Grunge’s Greasy Emergence- 1990s
At the beginning of the 90s, rock music was once again overdue for a shot of adrenaline. The MTV Generation had grown bland on a diet of prepackaged saccharine pop hits, hair metal ballads, and artists from the 60s updating their sound to try and appeal to a new audience. Meanwhile, in the Pacific Northwest, something was brewing among the rain and trees. Bands who were influenced by hardcore punk and heavy metal movements of the 80s were throwing all their progenitors into a blender. The end result was an era that was termed grunge by music journalists.
Bands like Soundgarden, Pearl Jam, and of course, Nirvana, would serve to sweep the plate clean once again. They killed off the outdated hairstyles and fashions of the 80s and launched a new, melodic but heavy movement. Its penchant for flannel and ripped jeans would soon take over the popular culture. The gritty roots of grunge were patterned on the ideas of punk. The concert poster art that would arise from the grunge movement would take on its own unique identity. It employed some of the shock elements of punk, as well as psychedelic design ideas from the hippie era.
Blast From the Past
The poster art of the 90s would once again turn its focus to the larger poster-sized pieces of the past, and a crop of incredible artists would rise from the scene. Names like Art Chantry, Mike King, and Jim Blanchard would pop up. Drawing influences from tattoo flash art and indy comics, the distinct style and flavor of the 90s concert poster melded perfectly with the music it promoted.

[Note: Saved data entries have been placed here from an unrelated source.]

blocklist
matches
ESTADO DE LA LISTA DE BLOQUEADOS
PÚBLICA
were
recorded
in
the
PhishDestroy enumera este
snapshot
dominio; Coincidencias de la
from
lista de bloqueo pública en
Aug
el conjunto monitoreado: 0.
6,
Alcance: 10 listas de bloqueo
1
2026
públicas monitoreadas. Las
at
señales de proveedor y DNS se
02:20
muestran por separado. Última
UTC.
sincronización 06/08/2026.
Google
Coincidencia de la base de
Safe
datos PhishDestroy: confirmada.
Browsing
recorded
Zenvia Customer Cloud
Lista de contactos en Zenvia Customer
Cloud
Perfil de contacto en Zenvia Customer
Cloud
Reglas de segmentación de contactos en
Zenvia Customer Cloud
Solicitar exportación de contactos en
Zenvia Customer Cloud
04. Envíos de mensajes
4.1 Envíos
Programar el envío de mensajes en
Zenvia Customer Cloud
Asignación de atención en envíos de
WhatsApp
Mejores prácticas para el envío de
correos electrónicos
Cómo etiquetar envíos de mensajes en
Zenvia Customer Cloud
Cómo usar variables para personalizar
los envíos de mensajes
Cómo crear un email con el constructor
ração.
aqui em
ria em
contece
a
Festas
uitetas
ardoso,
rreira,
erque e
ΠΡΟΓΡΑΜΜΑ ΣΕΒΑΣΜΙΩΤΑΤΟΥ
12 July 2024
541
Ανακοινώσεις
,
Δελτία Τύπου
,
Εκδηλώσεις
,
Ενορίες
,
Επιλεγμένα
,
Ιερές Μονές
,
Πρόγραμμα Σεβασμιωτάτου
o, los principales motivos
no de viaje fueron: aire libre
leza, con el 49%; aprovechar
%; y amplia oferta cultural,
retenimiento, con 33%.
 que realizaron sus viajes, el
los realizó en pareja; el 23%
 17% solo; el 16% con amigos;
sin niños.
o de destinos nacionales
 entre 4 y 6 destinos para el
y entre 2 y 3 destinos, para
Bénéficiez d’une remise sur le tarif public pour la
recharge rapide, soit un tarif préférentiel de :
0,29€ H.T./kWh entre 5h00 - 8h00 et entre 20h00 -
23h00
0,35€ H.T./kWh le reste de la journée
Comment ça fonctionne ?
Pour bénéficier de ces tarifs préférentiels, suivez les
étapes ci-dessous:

They also ignited interest in a new segment of the concert poster collecting world, the direct sale poster. These were made to be sold directly to fans, and led to many high-quality pieces being preserved in impressive condition. As the 90s rolled into the new century, the internet and home printing tech would once again change the game in the 2000s. Flyer art became easily accessible to anyone who had a computer and rudimentary artistic skills.
A New Artist Appears
In the modern age, anyone and everyone who plays music could be their own concert poster production house. With tools like Photoshop, any laptop can be transformed into a creative studio. Some with more firepower than an entire advertising company. In the era of Mad Men, concert posters are legion. Even the most obscure act with a small base can create great art to promote their live shows, but few have mastered this new art form. This leads to an abundance of material out there. There are, however, few pieces worth noting from the vantage point of a collector.

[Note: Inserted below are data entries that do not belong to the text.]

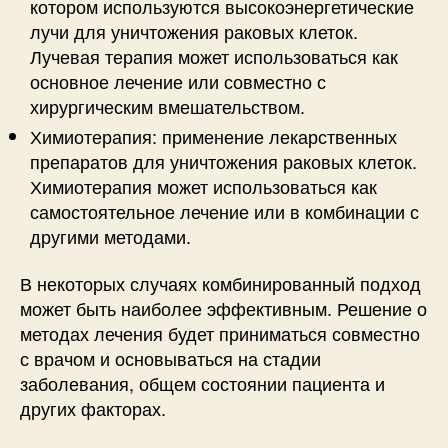
котором используются высокоэнергетические
лучи для уничтожения раковых клеток.
Лучевая терапия может использоваться как
основное лечение или совместно с
хирургическим вмешательством.
Химиотерапия: применение лекарственных
препаратов для уничтожения раковых клеток.
Химиотерапия может использоваться как
самостоятельное лечение или в комбинации с
другими методами.
В некоторых случаях комбинированный подход
может быть наиболее эффективным. Решение о
методах лечения будет приниматься совместно
с врачом и основываться на стадии
заболевания, общем состоянии пациента и
других факторах.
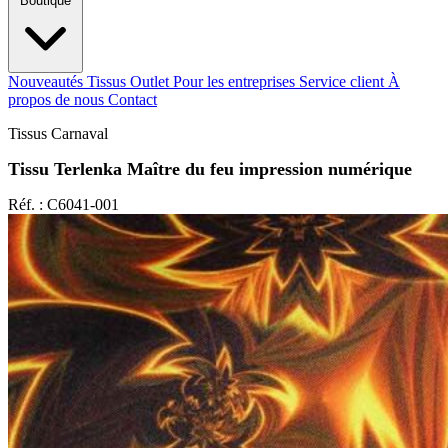
Boutique
Nouveautés
Tissus Outlet
Pour les entreprises
Service client
À
propos de nous
Contact
Tissus Carnaval
Tissu Terlenka Maître du feu impression numérique
Réf. : C6041-001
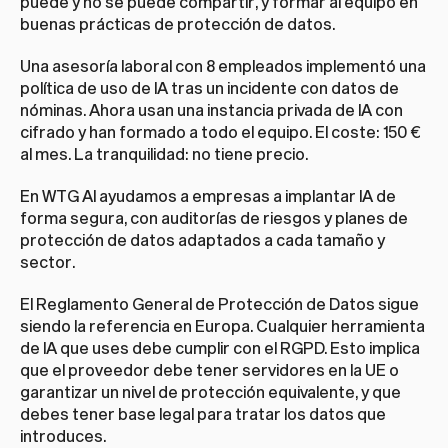
puede y no se puede compartir, y formar al equipo en 
buenas prácticas de protección de datos.
Una asesoría laboral con 8 empleados implementó una 
política de uso de IA tras un incidente con datos de 
nóminas. Ahora usan una instancia privada de IA con 
cifrado y han formado a todo el equipo. El coste: 150 € 
al mes. La tranquilidad: no tiene precio.
En WTG AI ayudamos a empresas a implantar IA de 
forma segura, con auditorías de riesgos y planes de 
protección de datos adaptados a cada tamaño y 
sector.
El Reglamento General de Protección de Datos sigue 
siendo la referencia en Europa. Cualquier herramienta 
de IA que uses debe cumplir con el RGPD. Esto implica 
que el proveedor debe tener servidores en la UE o 
garantizar un nivel de protección equivalente, y que 
debes tener base legal para tratar los datos que 
introduces.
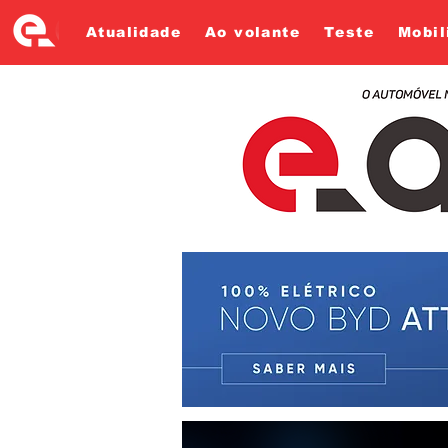
Atualidade
Ao volante
Teste
Mobil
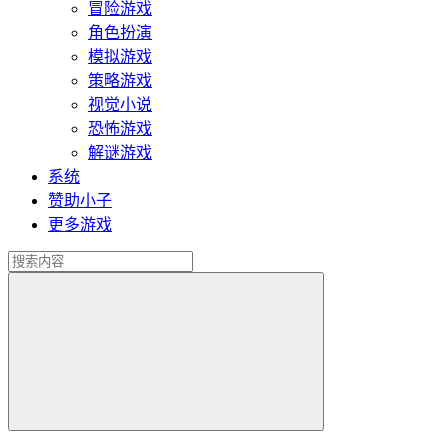
冒险游戏
角色扮演
模拟游戏
策略游戏
视觉小说
恐怖游戏
解谜游戏
系统
赞助小子
更多游戏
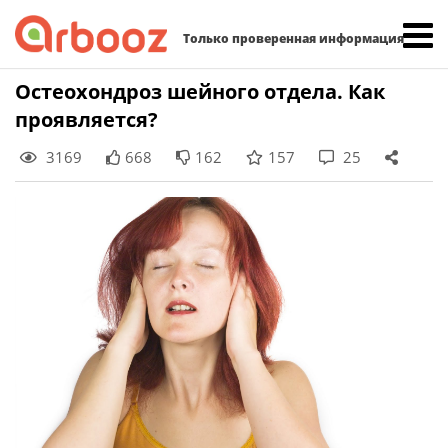
Найти:
Только проверенная информация
Skip
Остеохондроз шейного отдела. Как
to
проявляется?
content
3169
668
162
157
25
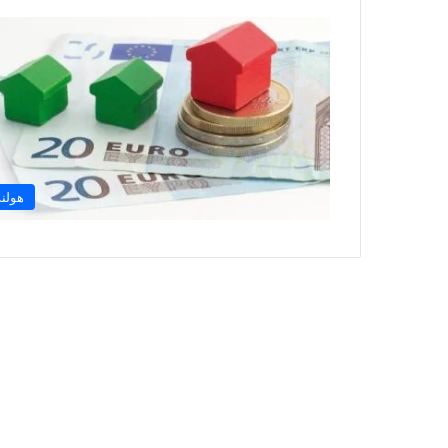
هولند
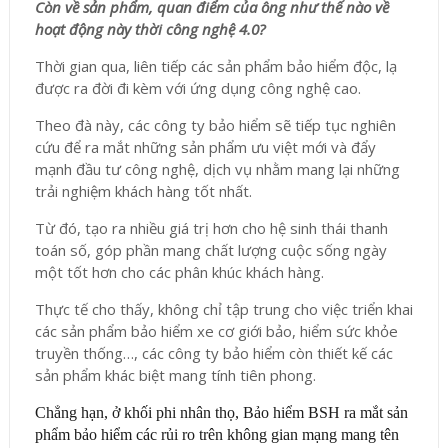
Còn về sản phẩm, quan điểm của ông như thế nào về
hoạt động này thời công nghệ 4.0?
Thời gian qua, liên tiếp các sản phẩm bảo hiểm độc, lạ
được ra đời đi kèm với ứng dụng công nghệ cao.
Theo đà này, các công ty bảo hiểm sẽ tiếp tục nghiên
cứu để ra mắt những sản phẩm ưu việt mới và đẩy
mạnh đầu tư công nghệ, dịch vụ nhằm mang lại những
trải nghiệm khách hàng tốt nhất.
Từ đó, tạo ra nhiều giá trị hơn cho hệ sinh thái thanh
toán số, góp phần mang chất lượng cuộc sống ngày
một tốt hơn cho các phân khúc khách hàng.
Thực tế cho thấy, không chỉ tập trung cho việc triển khai
các sản phẩm bảo hiểm xe cơ giới bảo, hiểm sức khỏe
truyền thống…, các công ty bảo hiểm còn thiết kế các
sản phẩm khác biệt mang tính tiên phong.
Chẳng hạn, ở khối phi nhân thọ, Bảo hiểm BSH ra mắt sản
phẩm bảo hiểm các rủi ro trên không gian mạng mang tên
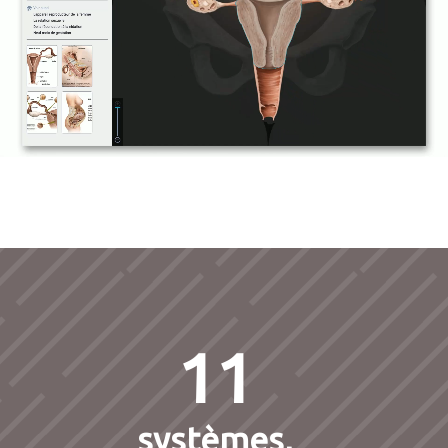
11
systèmes,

While most promotion is done online now, poster art remains a direct and low-cost way to let people know about an upcoming gig. As such, the concert poster continues to be a form of expression as well as advertisement. The direct purchase poster business is still in full bloom. These collectibles are being generated for delivery to rabid fans. The concert poster has held its ground in the digital age, in a transformed state. To be honest, everything has had to reconfigure to survive since the advent of the internet. Who knows what the future holds for concert posters?
Money in Original Art
Another aspect of poster collecting to take into account is the original art created for the published posters. Many pieces were personally rendered by talented and, in some instances, famous artists. Other pieces were physical cut and paste jobs, where the original content was taken from another medium and reused for flyers. Respected artists as varied as Greg Irons, Robert Williams, Coop, Pushead, Raymond Pettibon, and Shepard Fairey have all contributed to the creative world of the concert poster. Acquiring their original art could be a grand investment, much like the original comic book art market.